▶ _Job_: Please write out all of the entries beneath this line exactly, skipping the pictures.

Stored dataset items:
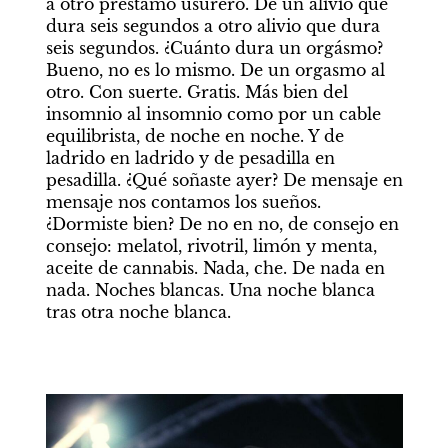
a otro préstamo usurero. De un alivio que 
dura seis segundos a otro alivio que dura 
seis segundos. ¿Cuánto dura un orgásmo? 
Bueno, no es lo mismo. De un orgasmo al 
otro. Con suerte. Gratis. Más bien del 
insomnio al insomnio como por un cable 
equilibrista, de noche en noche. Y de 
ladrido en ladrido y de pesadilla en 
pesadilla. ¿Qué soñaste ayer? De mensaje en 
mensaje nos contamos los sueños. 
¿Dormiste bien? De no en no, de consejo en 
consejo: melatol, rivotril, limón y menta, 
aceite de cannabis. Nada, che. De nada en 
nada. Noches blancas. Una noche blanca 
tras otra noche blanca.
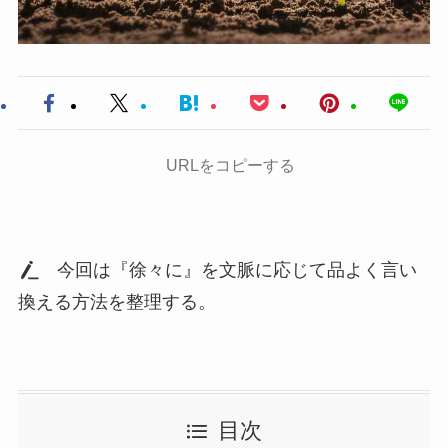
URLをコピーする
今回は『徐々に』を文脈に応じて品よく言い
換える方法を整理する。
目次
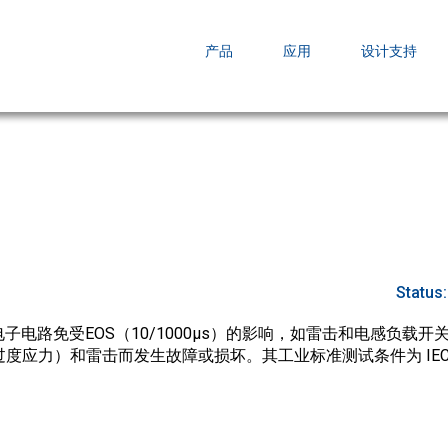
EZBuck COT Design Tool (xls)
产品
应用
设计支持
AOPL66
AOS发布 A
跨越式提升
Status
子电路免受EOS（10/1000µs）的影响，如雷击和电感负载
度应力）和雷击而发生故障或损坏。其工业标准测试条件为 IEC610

▶ _Response to the task_:
a otro préstamo usurero. De un alivio que 
dura seis segundos a otro alivio que dura 
seis segundos. ¿Cuánto dura un orgásmo? 
Bueno, no es lo mismo. De un orgasmo al 
otro. Con suerte. Gratis. Más bien del 
insomnio al insomnio como por un cable 
equilibrista, de noche en noche. Y de 
ladrido en ladrido y de pesadilla en 
pesadilla. ¿Qué soñaste ayer? De mensaje en 
mensaje nos contamos los sueños. 
¿Dormiste bien? De no en no, de consejo en 
consejo: melatol, rivotril, limón y menta, 
aceite de cannabis. Nada, che. De nada en 
nada. Noches blancas. Una noche blanca 
tras otra noche blanca.
URLをコピーする
今回は『徐々に』を文脈に応じて品よく言い
換える方法を整理する。
目次
EZBuck COT Design Tool (xls)
产品
应用
设计支持
AOPL66
AOS发布 A
跨越式提升
Status
子电路免受EOS（10/1000µs）的影响，如雷击和电感负载
度应力）和雷击而发生故障或损坏。其工业标准测试条件为 IEC610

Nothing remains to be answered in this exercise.